From: Dietmar Eggemann <dietmar.eggemann@arm.com>
To: Qais Yousef <qyousef@layalina.io>, Ingo Molnar <mingo@kernel.org>,
Peter Zijlstra <peterz@infradead.org>,
Vincent Guittot <vincent.guittot@linaro.org>,
"Rafael J. Wysocki" <rafael@kernel.org>,
Viresh Kumar <viresh.kumar@linaro.org>
Cc: Juri Lelli <juri.lelli@redhat.com>,
Steven Rostedt <rostedt@goodmis.org>,
John Stultz <jstultz@google.com>,
linux-pm@vger.kernel.org, linux-kernel@vger.kernel.org
Subject: Re: [RFC PATCH 12/16] sched/pelt: Add new waiting_avg to record when runnable && !running
Date: Wed, 18 Sep 2024 09:01:38 +0200 [thread overview]
Message-ID: <7806add6-8b3b-4dc6-b36c-4e7e23493a26@arm.com> (raw)

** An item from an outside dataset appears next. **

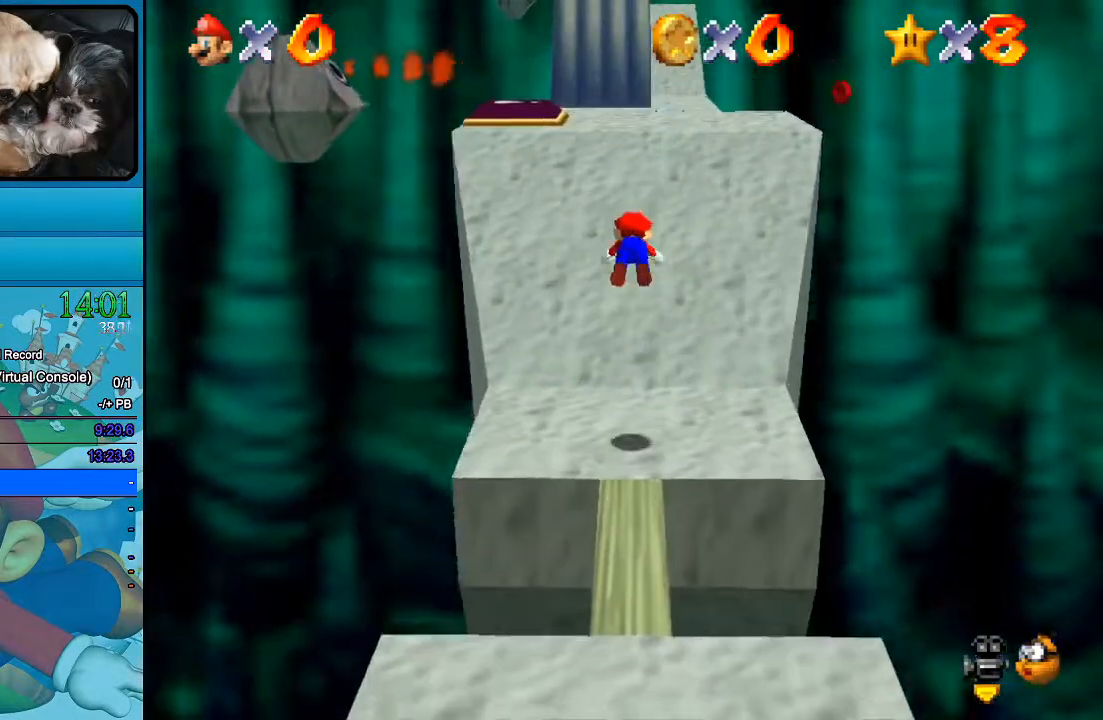
{"buttons": [], "left_stick": "up", "right_stick": "center"}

In-Reply-To: <20240820163512.1096301-13-qyousef@layalina.io>
On 20/08/2024 18:35, Qais Yousef wrote:
> This info will be useful to understand how long tasks end up waiting
> behind other tasks. This info is recorded for tasks only, and
> added/subtracted from root cfs_rq on __update_load_avg_se().
>
> It also helps to decouple util_avg which indicates tasks computational
> demand from the fact that the CPU might need to run faster to reduce the
> waiting time. It has been a point of confusion in the past while
> discussing uclamp and util_avg and the fact that not keeping freq high
> means tasks will take longer to run and cause delays. Isolating the
> source of delay into its own signal would be a better way to take this
> source of delay into account when making decisions independently of
> task's/CPU's computational demands.
>
> It is not used now. But will be used later to help drive DVFS headroom.

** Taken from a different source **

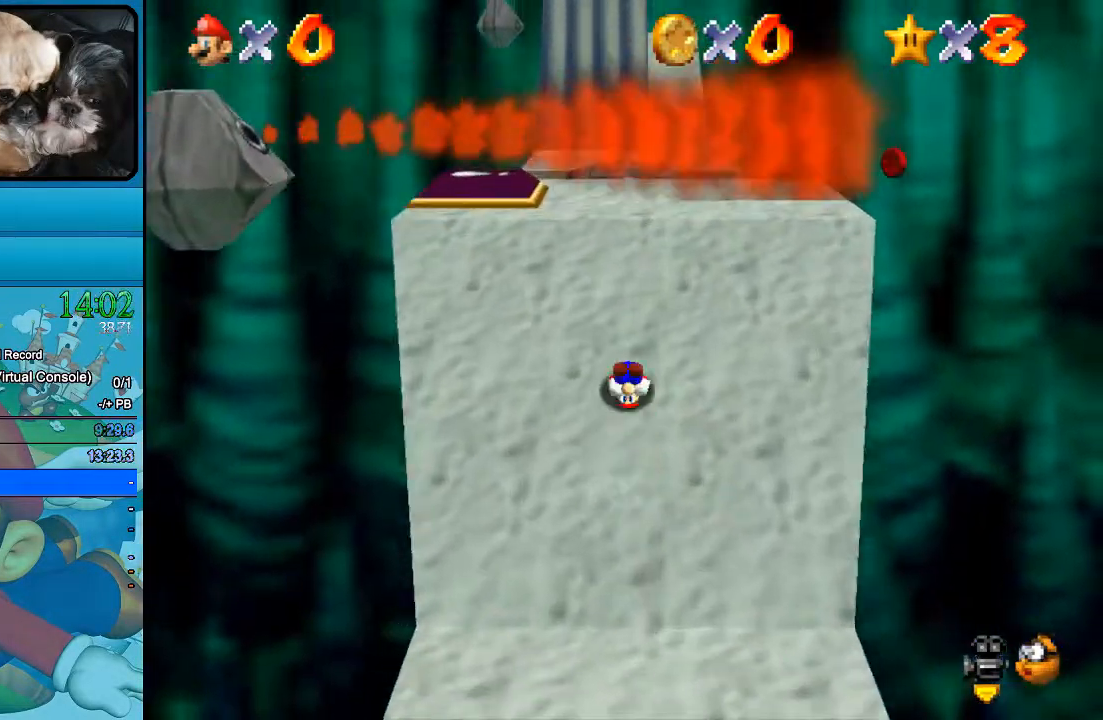
{"buttons": ["B"], "left_stick": "up", "right_stick": "center", "events": [[300, "B", "down"]]}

> It could become a helpful metric to help us manage waiting latencies in
> general, for example in load balance.
>
> TODO: waiting_avg should use rq_clock_task() as it doesn't care about
> invariance. Waiting time should reflect actual wait in realtime as this
> is the measure of latency that users care about.
Since you use PELT for the update, you're bound to use rq_clock_pelt().
If we could have PELT with two time values, then we could have
'util_avg' and 'invariant util_avg' to cure the slow ramp-up on tiny CPU
and/or low OPPs and we wouldn't have to add all of this extra code.
[...]
> @@ -4744,8 +4760,15 @@ static inline void update_load_avg(struct cfs_rq *cfs_rq, struct sched_entity *s
> * Track task load average for carrying it to new CPU after migrated, and
> * track group sched_entity load average for task_h_load calculation in migration
> */
> - if (se->avg.last_update_time && !(flags & SKIP_AGE_LOAD))
> + if (se->avg.last_update_time && !(flags & SKIP_AGE_LOAD)) {
> + bool update_rq_waiting_avg = entity_is_task(se) && se_runnable(se);
> +
> + if (update_rq_waiting_avg)
> + sub_waiting_avg(&rq_of(cfs_rq)->cfs, se);
> __update_load_avg_se(now, cfs_rq, se);
> + if (update_rq_waiting_avg)
> + add_waiting_avg(&rq_of(cfs_rq)->cfs, se);
> + }
That's a pretty convoluted design. util_est-style attach/detach within
the PELT update but only for tasks and not all se's.
Doesn't 'p->se.avg.runnable_avg - p->se.avg.util_avg' give you what you
want? It's invariant but so is this here.
Commit 50181c0cff31 ("sched/pelt: Avoid underestimation of task
utilization") uses some of it already.
+ /*
+ * To avoid underestimate of task utilization, skip updates of EWMA if
+ * we cannot grant that thread got all CPU time it wanted.
+ */
+ if ((ue.enqueued + UTIL_EST_MARGIN) < task_runnable(p))
+ goto done;
[...]
> @@ -6786,6 +6814,7 @@ enqueue_task_fair(struct rq *rq, struct task_struct *p, int flags)
> * estimated utilization, before we update schedutil.
> */
> util_est_enqueue(&rq->cfs, p);
> + add_waiting_avg(&rq->cfs, se);
This would also have to be checked against the new p->se.sched_delayed
thing.
> /*
> * If in_iowait is set, the code below may not trigger any cpufreq
> @@ -6874,6 +6903,7 @@ static void dequeue_task_fair(struct rq *rq, struct task_struct *p, int flags)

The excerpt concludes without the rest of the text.